### CONSIGNE:
Recopiez à l'identique le passage de l'extrait sur la fièvre jaune qui part des mots « Ce qui vient » et s'arrête après « ou moins prochain ? ».

### EXTRAIT PRÉSENTÉ:
Ce n’est pas le lieu de donner un récit détaillé de toutes ces épidémies. Il suffira de dire que toutes les particularités observées s’expliquent admirablement par la supposition que le moustique est le seul agent de propagation du germe infectieux et par la connaissance de son genre de vie, de ses mœurs et de ses habitudes.


II

Ce qui vient d’être dit sur la répartition géographique de la fièvre jaune a mis en évidence la tendance de cette maladie à gagner toujours du terrain. On a vu les progrès continuels de son extension depuis les débuts du XVIe siècle. Peut-on prévoir où s’arrêtera cette marche envahissante, en supposant que l’hygiène savante n’intervienne pas pour y couper court ? Doit-on supposer qu’elle continuerait indéfiniment et que le fléau asservirait sans cesse de nouveaux territoires à mesure que se développera la navigation et que se multiplieront les relations avec les pays contaminés ? Quelles sont, enfin, les contrées menacées dans un avenir plus ou moins prochain ?

### MATÉRIEL FOURNI:
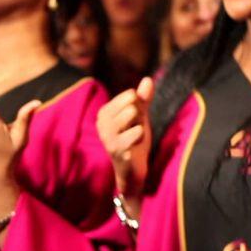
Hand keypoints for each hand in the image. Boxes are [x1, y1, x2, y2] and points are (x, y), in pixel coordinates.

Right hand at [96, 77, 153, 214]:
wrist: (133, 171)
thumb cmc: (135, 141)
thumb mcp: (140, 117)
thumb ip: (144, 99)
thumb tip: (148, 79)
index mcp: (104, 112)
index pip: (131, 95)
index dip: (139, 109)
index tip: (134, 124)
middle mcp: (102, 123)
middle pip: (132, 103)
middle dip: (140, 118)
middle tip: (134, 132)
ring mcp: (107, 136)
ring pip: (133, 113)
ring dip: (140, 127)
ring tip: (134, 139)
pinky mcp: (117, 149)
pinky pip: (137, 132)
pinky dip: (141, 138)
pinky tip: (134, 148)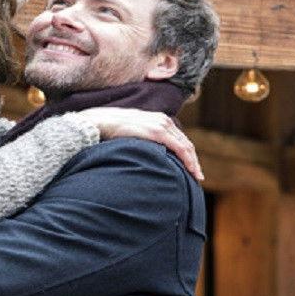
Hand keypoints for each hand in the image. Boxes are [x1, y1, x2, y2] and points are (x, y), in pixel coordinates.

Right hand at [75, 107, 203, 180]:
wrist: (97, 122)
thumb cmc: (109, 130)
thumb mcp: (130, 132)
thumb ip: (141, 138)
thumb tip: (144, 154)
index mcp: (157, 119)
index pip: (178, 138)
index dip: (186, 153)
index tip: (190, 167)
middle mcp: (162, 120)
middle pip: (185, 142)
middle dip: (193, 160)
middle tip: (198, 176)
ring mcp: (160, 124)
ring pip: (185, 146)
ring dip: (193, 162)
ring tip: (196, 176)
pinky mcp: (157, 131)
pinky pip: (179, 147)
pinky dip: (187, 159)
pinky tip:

---

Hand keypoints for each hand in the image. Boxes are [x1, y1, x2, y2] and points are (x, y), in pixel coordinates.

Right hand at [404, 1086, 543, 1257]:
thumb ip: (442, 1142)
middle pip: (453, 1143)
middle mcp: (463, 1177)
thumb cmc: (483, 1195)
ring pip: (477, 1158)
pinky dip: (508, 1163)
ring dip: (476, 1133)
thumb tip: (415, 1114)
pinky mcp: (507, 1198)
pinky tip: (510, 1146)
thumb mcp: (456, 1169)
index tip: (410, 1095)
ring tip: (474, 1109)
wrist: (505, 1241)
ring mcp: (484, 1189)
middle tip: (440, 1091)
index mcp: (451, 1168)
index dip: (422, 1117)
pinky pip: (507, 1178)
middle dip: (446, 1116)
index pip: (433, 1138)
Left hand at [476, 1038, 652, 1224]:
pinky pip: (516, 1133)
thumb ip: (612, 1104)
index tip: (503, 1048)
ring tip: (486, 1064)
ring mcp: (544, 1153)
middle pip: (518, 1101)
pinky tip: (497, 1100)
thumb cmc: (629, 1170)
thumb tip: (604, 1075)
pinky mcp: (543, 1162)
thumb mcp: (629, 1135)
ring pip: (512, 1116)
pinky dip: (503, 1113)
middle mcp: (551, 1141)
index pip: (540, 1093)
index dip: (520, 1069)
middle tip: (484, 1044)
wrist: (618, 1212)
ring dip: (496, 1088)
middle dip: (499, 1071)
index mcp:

* * *

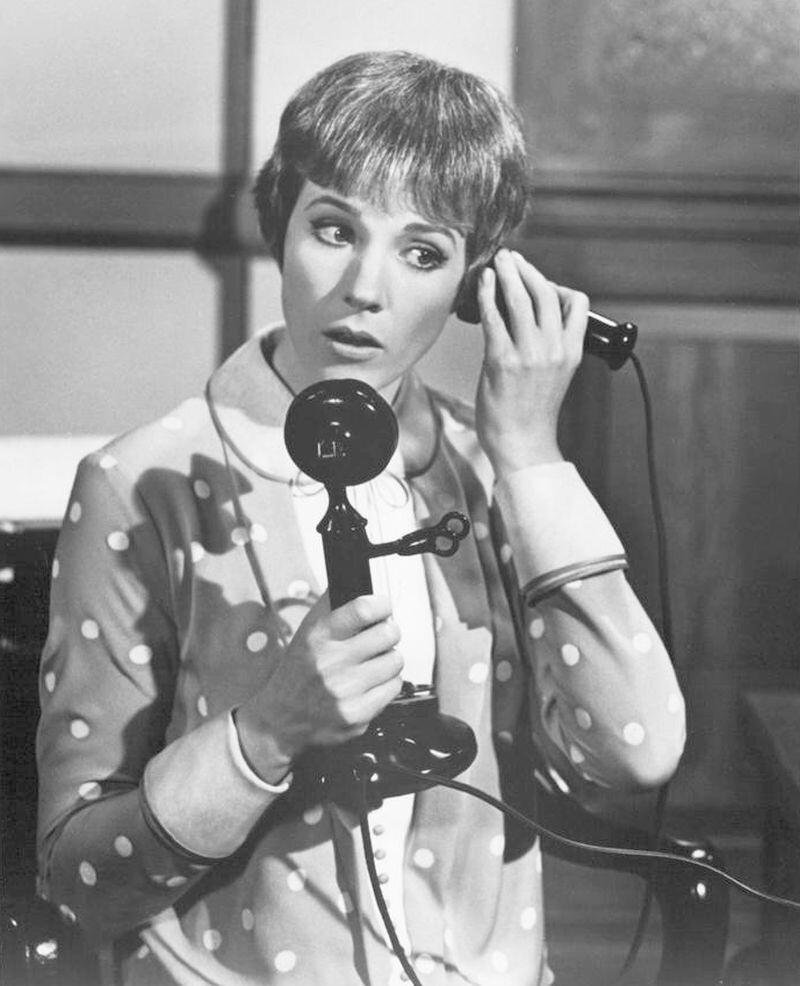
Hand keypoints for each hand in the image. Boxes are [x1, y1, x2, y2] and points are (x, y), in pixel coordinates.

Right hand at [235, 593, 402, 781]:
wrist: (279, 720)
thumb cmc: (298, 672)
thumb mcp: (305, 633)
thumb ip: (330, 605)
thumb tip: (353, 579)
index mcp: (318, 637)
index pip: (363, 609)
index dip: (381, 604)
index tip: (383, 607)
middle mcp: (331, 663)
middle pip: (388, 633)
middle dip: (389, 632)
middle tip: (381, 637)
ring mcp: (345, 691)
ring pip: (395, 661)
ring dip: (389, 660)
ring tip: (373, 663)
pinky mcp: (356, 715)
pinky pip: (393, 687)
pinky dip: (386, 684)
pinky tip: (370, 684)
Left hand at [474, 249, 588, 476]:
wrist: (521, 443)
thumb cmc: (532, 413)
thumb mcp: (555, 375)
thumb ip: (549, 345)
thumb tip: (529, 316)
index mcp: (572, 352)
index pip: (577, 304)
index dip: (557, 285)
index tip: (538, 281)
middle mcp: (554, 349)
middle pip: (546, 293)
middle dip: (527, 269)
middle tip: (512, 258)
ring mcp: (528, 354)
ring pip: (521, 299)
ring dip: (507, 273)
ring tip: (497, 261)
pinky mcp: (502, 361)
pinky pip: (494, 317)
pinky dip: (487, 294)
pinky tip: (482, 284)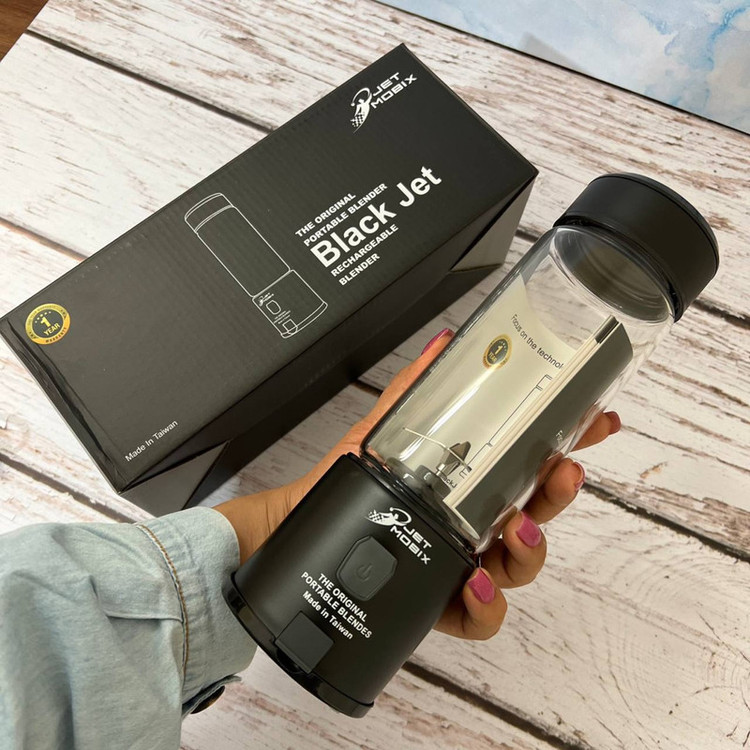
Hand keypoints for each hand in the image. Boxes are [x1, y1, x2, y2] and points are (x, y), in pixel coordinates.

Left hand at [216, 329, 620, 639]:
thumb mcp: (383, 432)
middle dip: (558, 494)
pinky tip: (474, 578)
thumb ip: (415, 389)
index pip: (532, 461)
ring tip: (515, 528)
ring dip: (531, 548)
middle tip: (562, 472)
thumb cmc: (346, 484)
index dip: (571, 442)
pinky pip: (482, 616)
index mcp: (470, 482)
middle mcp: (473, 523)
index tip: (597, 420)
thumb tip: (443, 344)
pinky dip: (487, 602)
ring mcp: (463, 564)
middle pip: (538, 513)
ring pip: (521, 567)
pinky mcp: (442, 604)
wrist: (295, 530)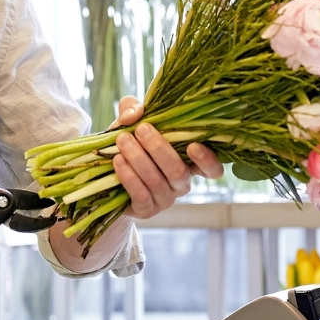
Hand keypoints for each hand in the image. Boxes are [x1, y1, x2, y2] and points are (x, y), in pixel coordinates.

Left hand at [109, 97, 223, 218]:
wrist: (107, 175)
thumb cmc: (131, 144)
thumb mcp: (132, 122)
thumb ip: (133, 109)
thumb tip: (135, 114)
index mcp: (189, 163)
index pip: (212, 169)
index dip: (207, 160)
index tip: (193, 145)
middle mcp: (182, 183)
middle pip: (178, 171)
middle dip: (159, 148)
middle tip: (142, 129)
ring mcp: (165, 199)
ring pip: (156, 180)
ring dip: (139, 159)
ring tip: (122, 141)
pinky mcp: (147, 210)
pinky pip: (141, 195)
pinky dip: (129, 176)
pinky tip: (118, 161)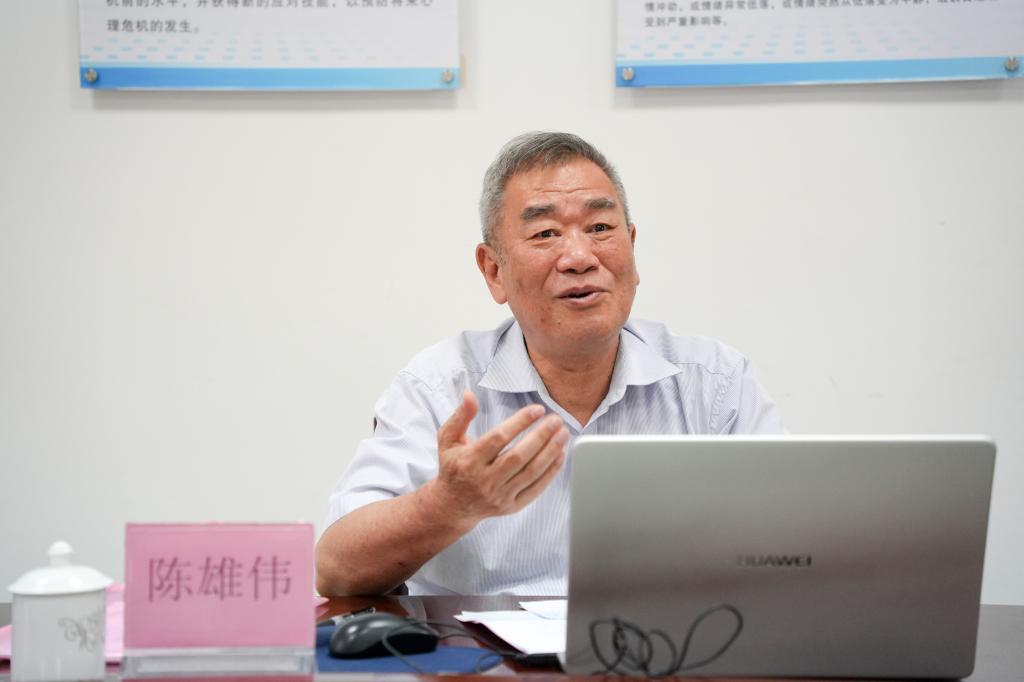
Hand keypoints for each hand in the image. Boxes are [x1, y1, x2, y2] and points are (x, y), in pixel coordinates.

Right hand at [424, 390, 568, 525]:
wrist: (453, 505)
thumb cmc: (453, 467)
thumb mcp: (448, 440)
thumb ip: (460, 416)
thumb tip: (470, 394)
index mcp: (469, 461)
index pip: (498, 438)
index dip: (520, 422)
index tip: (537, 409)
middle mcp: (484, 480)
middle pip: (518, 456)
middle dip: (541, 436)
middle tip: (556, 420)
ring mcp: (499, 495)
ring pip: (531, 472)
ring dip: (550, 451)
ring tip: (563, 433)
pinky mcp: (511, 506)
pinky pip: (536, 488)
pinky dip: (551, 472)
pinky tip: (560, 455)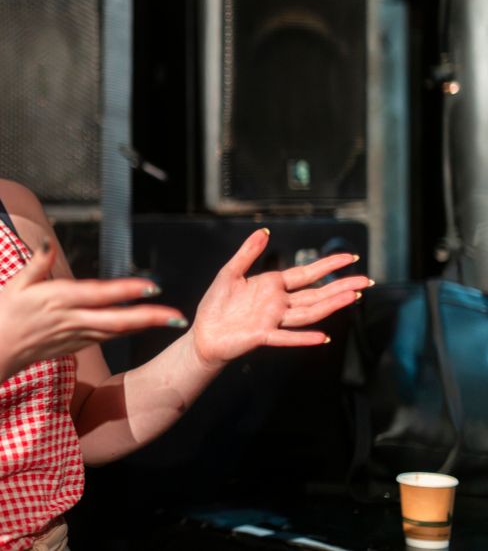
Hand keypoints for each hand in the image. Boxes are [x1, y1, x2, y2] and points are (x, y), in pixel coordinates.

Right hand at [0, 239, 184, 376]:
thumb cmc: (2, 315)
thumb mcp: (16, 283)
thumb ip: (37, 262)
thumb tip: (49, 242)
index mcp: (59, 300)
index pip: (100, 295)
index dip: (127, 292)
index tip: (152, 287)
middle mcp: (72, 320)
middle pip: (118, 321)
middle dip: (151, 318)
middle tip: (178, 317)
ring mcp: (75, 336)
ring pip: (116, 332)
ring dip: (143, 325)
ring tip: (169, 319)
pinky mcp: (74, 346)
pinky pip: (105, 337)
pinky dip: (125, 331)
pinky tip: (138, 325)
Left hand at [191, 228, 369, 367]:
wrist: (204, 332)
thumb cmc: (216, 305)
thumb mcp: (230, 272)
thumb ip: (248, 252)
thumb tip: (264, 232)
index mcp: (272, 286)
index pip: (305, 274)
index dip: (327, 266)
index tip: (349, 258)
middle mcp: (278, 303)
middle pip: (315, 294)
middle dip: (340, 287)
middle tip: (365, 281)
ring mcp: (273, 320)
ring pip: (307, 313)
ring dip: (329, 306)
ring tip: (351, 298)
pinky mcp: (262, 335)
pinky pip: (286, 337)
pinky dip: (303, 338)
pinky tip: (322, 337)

### ZONE DE RÉPONSE:
Ce qui vient d’être dit sur la répartition géographique de la fièvre jaune a mis en évidence la tendance de cette maladie à gagner toujours du terrain. On a vu les progrès continuels de son extension depuis les débuts du XVIe siècle. Peut-on prévoir où s’arrêtera cette marche envahissante, en supposant que l’hygiène savante n’intervienne pas pour y couper court ? Doit-on supposer qu’elle continuerait indéfiniment et que le fléau asservirait sans cesse de nouveaux territoires à mesure que se développera la navigation et que se multiplieront les relations avec les pays contaminés ? Quelles sont, enfin, les contrées menacées dans un avenir plus ou moins prochain ?